**Description of the task**:
Everything in the entries below must be output exactly, apart from the pictures.

[Start of Attachment]

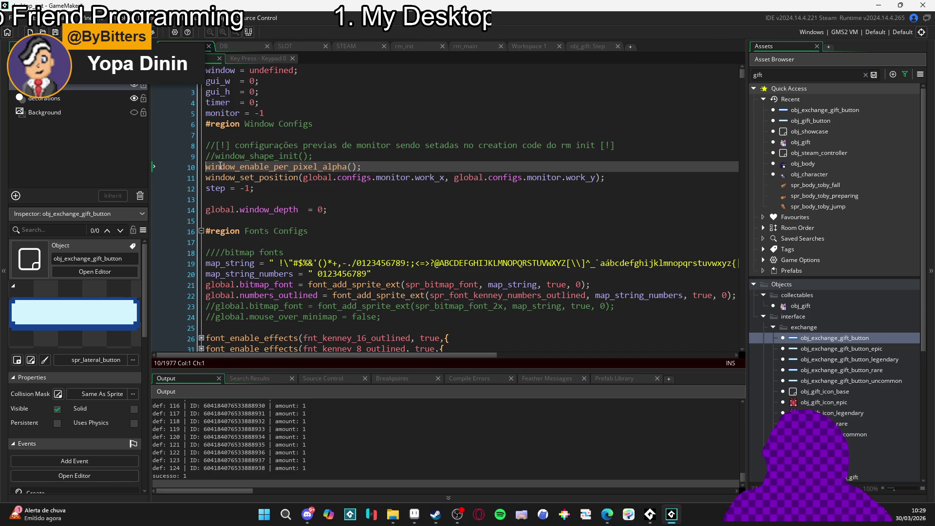
left_click(214, 157)
key("BackSpace")
key("BackSpace")
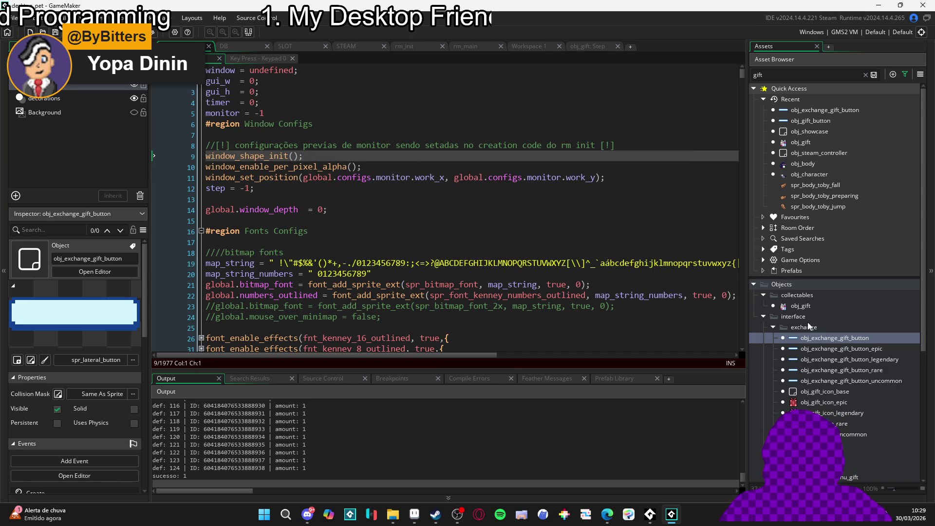
- Search 'rm' in the Asset Browser and select the rm_init room
scroll(808, 312, "down", 5)
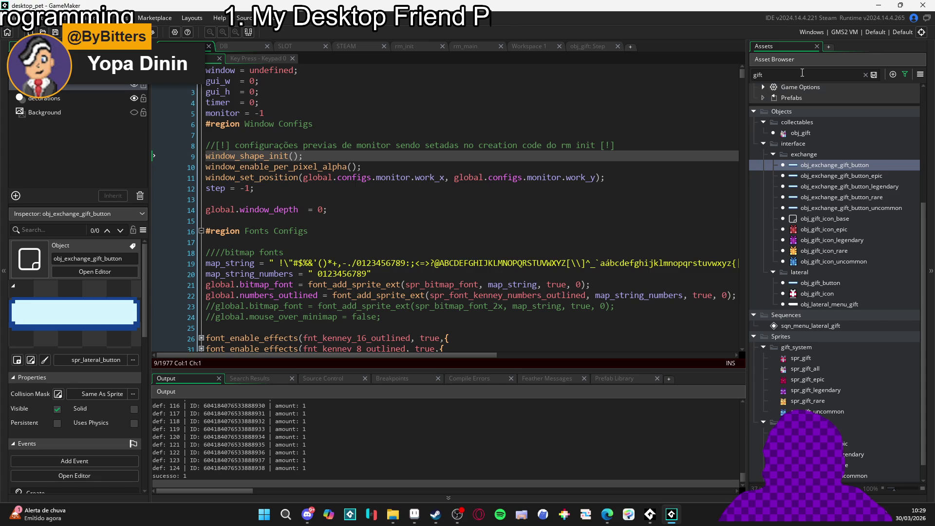
double_click(803, 74)
type("rm")
left_click(794, 295)
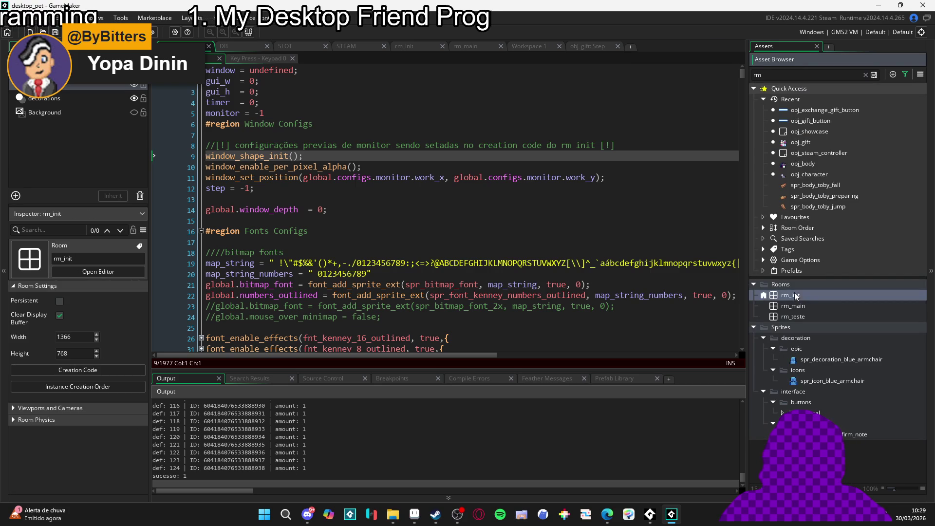
- Open rm_init's Creation Code, which loads configs.json, and briefly check the build target options
double_click(794, 295)
left_click(77, 371)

[End of Attachment]

**Response box**:
left_click(214, 157)
key("BackSpace")
key("BackSpace")
- Search 'rm' in the Asset Browser and select the rm_init room
scroll(808, 312, "down", 5)
double_click(803, 74)
type("rm")
left_click(794, 295)
- Open rm_init's Creation Code, which loads configs.json, and briefly check the build target options
double_click(794, 295)
left_click(77, 371)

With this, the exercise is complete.